Punto di partenza sarà la questione demografica, ha spiegato il presidente della Commissione Mimmo Lucà in una conferenza stampa a Montecitorio, presenti anche le vicepresidenti Dorina Bianchi e Luisa Santolini.
I risultati sono attesi per marzo 2007. L'obiettivo è la messa a punto di provvedimenti legislativi adeguati e mirati. Non è previsto, in questa sede, un approfondimento sulle unioni di fatto.
La decisione di avviare un'indagine è stata presa all' unanimità dalla commissione, su spinta anche del programma di governo illustrato dal ministro Rosy Bindi: "il governo - ha detto Lucà - ha lanciato un segnale forte, anche con l'istituzione del ministero della famiglia. Questa potrebbe essere la legislazione di svolta".

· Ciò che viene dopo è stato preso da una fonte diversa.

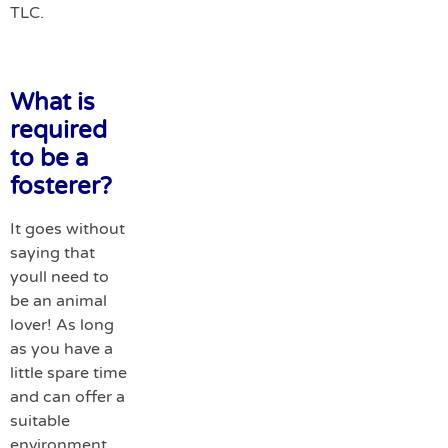
TLC.
What is
required
to be a
fosterer?
It goes without
saying that
youll need to
be an animal
lover! As long
as you have a
little spare time
and can offer a
suitable
environment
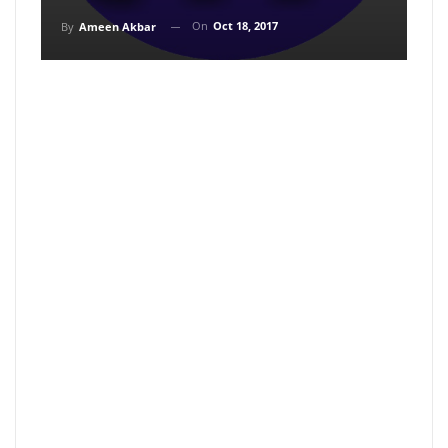
On
Oct 18, 2017
By
Ameen Akbar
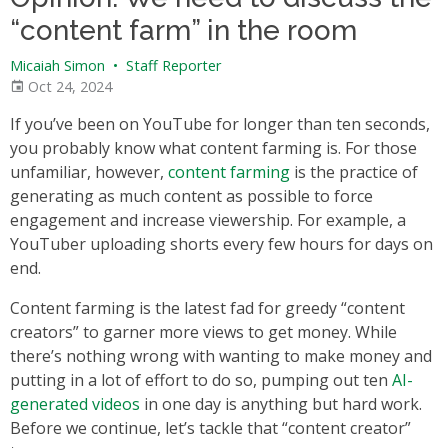
“content farm” in the room
Micaiah Simon
•
Staff Reporter
Oct 24, 2024
If you’ve been on YouTube for longer than ten seconds,
you probably know what content farming is. For those
unfamiliar, however,
content farming
is the practice of
generating as much content as possible to force
engagement and increase viewership. For example, a
YouTuber uploading shorts every few hours for days on
end.
Content farming is the latest fad for greedy “content
creators” to garner more views to get money. While
there’s nothing wrong with wanting to make money and
putting in a lot of effort to do so, pumping out ten
AI-
generated videos
in one day is anything but hard work.
Before we continue, let’s tackle that “content creator”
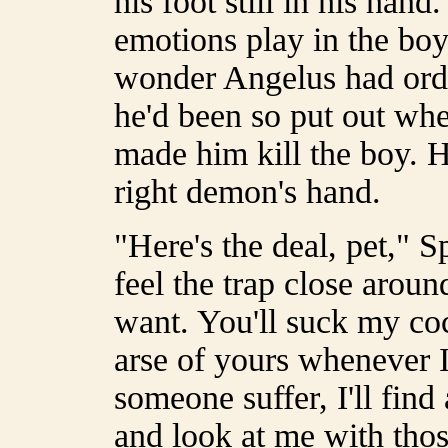
his foot still in his han
emotions play in the boy'
wonder Angelus had orde
he'd been so put out whe
made him kill the boy. 
right demon's hand.
"Here's the deal, pet," 
feel the trap close arou
want. You'll suck my coc
arse of yours whenever I f
someone suffer, I'll fin
and look at me with tho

Lucà ha ricordato che in Italia la spesa sociale per la famiglia è appena il 3,8% contro l',8,2% della media europea. "Sappiamo che l'universo famiglia - ha aggiunto il presidente - è investito da cambiamenti profondi ed accelerati. Non partiamo da alcuna valutazione pregiudiziale ma da un assunto fondamentale: le famiglie, nella loro pluralità, sono un soggetto vitale per il benessere delle persone. E' fuori discussione la centralità del soggetto famiglia come garanzia della coesione e dello sviluppo della società. Fra l'altro, è la famiglia che si fa carico di compiti impropri, spesso è ammortizzatore sociale. Per noi è importante - ha continuato Lucà - capire come sostenere il welfare della famiglia mentre si accentua il processo di invecchiamento".
L'indagine intende valutare anche l'impatto della legislazione vigente sulla vita della famiglia. Sono previste numerose audizioni; fra queste, l'Istat, gli istituti previdenziali, le associazioni, le rappresentanze delle istituzioni religiose (come la Cei e l'Unione delle comunità ebraiche italiane), le regioni, i sindacati e le imprese.
Secondo Bianchi (Dl), pensando alla famiglia il parlamento "vuole essere vicino a tutti. La nostra iniziativa - ha affermato - è un investimento sul futuro e soprattutto vogliamo cercare di individuare cosa è stato fatto di sbagliato". Santolini ha sottolineato la positività dell' iniziativa, soprattutto perchè assunta con un'intesa di fondo fra maggioranza ed opposizione. "Non vogliamo fare una fotografia del disagio - ha osservato - ma vedere anche gli aspetti positivi che esistono. La famiglia è ancora la spina dorsale del paese. Questa è una buona partenza. Speriamo di offrire al paese un'indagine intelligente e non ideologicamente collocata". (ANSA).